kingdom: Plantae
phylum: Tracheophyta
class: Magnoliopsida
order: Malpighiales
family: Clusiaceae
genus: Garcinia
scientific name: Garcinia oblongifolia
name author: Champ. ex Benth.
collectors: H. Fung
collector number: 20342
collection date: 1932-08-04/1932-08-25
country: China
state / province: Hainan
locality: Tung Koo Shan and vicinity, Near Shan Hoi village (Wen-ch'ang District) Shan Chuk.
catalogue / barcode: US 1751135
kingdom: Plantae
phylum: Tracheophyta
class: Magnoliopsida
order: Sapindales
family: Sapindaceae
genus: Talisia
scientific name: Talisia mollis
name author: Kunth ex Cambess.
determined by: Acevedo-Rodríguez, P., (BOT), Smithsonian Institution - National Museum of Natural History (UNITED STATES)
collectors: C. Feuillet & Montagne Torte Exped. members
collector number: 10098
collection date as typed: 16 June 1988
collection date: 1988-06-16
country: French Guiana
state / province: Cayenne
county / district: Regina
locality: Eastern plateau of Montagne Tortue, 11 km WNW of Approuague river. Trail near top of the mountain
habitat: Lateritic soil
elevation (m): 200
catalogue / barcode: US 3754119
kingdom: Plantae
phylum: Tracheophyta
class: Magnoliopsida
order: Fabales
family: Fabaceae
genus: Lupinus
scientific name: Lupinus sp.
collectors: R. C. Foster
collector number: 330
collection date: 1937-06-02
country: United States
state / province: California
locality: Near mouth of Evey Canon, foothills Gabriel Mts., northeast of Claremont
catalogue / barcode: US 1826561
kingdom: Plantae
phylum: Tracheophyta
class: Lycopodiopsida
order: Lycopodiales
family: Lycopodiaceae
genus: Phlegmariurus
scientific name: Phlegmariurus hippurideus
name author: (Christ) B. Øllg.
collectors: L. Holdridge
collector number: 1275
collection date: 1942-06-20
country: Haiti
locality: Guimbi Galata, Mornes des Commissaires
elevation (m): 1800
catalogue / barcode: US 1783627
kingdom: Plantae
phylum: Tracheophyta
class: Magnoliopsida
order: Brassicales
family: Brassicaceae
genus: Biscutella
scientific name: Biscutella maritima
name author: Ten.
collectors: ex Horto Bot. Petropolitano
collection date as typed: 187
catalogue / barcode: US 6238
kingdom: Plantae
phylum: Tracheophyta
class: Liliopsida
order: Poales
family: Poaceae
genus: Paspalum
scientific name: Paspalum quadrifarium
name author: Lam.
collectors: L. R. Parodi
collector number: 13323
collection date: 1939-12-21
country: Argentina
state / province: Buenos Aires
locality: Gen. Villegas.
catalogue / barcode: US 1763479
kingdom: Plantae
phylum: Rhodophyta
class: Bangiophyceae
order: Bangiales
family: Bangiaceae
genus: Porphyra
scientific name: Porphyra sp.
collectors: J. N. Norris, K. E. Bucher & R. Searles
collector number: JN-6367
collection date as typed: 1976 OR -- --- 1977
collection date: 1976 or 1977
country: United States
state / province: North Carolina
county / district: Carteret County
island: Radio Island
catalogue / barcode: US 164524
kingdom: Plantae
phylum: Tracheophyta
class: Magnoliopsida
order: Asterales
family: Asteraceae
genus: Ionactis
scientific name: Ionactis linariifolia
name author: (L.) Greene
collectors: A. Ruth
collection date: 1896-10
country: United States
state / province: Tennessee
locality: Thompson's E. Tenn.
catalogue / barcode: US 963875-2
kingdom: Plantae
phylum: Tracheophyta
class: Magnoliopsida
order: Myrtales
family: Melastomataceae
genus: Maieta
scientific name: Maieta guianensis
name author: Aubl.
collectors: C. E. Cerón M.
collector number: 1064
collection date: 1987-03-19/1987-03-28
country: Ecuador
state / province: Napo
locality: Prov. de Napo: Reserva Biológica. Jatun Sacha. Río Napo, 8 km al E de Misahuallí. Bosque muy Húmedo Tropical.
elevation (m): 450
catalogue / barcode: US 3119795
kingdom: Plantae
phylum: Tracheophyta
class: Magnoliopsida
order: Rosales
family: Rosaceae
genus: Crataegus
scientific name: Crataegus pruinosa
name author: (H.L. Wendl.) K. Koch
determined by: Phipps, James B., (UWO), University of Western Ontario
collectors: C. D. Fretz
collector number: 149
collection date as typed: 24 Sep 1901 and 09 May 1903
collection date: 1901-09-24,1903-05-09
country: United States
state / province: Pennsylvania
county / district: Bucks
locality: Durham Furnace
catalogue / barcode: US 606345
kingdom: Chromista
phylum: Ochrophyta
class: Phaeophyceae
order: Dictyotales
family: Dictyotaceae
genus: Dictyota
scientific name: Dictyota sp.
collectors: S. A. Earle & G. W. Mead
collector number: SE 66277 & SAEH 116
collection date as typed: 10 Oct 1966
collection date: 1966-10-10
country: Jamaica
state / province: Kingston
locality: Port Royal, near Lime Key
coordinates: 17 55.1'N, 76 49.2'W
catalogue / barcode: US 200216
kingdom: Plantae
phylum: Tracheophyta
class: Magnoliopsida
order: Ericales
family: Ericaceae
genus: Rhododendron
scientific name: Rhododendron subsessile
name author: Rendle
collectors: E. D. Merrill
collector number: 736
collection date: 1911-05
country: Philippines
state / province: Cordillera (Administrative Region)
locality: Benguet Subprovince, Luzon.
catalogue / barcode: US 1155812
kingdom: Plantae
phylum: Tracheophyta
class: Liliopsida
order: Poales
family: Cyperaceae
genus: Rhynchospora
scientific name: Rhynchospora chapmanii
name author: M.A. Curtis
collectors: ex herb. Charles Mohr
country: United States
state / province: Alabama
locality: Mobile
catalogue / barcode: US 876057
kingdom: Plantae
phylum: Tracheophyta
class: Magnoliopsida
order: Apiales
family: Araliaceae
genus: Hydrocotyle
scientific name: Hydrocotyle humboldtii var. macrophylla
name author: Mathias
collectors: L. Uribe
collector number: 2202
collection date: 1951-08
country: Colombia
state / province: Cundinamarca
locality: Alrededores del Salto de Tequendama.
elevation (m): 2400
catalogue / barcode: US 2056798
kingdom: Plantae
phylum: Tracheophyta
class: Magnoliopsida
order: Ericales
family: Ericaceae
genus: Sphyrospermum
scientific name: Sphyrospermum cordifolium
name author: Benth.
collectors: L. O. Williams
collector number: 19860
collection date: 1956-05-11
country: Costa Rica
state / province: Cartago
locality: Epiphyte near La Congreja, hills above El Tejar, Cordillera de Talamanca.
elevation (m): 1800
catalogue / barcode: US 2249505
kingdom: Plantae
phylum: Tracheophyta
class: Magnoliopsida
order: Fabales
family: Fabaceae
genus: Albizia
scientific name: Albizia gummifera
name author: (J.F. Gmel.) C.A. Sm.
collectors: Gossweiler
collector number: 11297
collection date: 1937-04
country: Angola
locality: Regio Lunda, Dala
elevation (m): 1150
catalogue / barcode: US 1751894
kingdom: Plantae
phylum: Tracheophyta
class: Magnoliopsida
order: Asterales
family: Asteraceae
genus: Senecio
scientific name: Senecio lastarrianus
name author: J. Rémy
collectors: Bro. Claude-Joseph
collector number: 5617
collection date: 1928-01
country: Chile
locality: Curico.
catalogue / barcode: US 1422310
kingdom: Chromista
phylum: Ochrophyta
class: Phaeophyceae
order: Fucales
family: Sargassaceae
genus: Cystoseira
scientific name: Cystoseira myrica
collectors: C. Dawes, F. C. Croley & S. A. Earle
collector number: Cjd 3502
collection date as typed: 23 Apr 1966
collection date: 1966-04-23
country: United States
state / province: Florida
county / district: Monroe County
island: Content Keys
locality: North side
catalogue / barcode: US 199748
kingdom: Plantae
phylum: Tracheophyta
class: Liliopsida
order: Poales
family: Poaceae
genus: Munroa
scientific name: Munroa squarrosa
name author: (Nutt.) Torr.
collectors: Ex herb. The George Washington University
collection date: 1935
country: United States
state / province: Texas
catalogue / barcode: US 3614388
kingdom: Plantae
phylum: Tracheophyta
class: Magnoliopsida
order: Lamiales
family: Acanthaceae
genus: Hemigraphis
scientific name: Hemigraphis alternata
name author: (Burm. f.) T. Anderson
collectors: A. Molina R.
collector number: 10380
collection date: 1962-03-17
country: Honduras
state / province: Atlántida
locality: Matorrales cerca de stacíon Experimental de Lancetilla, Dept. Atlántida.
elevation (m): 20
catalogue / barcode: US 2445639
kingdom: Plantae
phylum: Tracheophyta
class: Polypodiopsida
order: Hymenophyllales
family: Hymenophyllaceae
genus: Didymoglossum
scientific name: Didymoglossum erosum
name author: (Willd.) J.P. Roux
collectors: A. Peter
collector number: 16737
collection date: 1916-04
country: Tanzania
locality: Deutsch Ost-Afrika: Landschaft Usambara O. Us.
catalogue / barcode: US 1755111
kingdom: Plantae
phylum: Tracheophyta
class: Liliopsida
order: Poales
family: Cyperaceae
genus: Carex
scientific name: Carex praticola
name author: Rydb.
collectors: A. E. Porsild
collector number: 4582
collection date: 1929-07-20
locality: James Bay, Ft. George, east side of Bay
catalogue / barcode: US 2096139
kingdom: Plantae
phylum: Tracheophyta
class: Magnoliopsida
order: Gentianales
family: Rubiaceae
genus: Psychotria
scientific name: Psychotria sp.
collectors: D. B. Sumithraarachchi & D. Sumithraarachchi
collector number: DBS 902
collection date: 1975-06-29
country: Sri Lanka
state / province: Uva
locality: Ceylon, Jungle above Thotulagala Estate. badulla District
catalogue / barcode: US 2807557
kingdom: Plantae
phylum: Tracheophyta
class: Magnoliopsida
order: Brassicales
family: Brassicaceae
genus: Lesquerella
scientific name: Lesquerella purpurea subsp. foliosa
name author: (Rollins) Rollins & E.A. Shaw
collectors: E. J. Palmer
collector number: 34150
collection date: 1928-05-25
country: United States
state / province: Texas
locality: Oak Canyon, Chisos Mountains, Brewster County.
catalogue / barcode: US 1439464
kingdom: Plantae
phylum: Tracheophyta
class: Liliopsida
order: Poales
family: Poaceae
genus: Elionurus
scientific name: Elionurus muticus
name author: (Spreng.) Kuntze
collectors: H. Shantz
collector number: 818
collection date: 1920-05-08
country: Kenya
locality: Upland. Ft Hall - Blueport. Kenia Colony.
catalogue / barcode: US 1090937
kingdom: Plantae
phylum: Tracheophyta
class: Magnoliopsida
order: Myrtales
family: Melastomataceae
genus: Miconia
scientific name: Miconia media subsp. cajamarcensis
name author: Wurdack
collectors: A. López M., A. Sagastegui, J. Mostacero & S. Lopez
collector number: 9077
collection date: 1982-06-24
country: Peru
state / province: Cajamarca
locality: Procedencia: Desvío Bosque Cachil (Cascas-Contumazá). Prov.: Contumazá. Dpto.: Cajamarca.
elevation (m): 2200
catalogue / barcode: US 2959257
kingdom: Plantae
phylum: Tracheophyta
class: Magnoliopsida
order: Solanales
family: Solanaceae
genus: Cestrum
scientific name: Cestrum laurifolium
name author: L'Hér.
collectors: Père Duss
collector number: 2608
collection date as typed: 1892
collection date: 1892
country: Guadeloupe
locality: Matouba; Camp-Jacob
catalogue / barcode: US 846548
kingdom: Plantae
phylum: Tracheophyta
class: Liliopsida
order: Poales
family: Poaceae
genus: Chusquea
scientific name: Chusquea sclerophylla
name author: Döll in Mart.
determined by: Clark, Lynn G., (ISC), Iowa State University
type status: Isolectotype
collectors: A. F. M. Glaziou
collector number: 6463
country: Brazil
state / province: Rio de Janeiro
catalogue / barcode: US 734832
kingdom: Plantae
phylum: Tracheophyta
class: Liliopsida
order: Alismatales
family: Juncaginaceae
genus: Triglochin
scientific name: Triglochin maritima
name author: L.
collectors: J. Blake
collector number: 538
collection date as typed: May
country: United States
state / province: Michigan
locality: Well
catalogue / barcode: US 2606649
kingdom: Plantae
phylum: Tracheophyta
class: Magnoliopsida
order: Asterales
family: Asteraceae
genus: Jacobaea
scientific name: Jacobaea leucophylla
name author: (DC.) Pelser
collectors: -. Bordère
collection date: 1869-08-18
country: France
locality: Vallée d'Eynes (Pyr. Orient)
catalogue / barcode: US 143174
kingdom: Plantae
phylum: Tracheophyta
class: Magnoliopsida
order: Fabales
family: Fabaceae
......
:: WRITTEN TASK ::
Pull out everything from the start of the records down to the line containing "county / district: Regina", including that line, and copy each line word for word.

:: ANSWER TO THE EXERCISE ::
kingdom: Plantae
phylum: Tracheophyta
class: Magnoliopsida
order: Malpighiales
family: Clusiaceae
genus: Garcinia
scientific name: Garcinia oblongifolia
name author: Champ. ex Benth.
collectors: H. Fung
collector number: 20342
collection date: 1932-08-04/1932-08-25
country: China
state / province: Hainan
locality: Tung Koo Shan and vicinity, Near Shan Hoi village (Wen-ch'ang District) Shan Chuk.
catalogue / barcode: US 1751135
kingdom: Plantae
phylum: Tracheophyta
class: Magnoliopsida
order: Sapindales
family: Sapindaceae
genus: Talisia
scientific name: Talisia mollis
name author: Kunth ex Cambess.
determined by: Acevedo-Rodríguez, P., (BOT), Smithsonian Institution - National Museum of Natural History (UNITED STATES)
collectors: C. Feuillet & Montagne Torte Exped. members
collector number: 10098
collection date as typed: 16 June 1988
collection date: 1988-06-16
country: French Guiana
state / province: Cayenne
county / district: Regina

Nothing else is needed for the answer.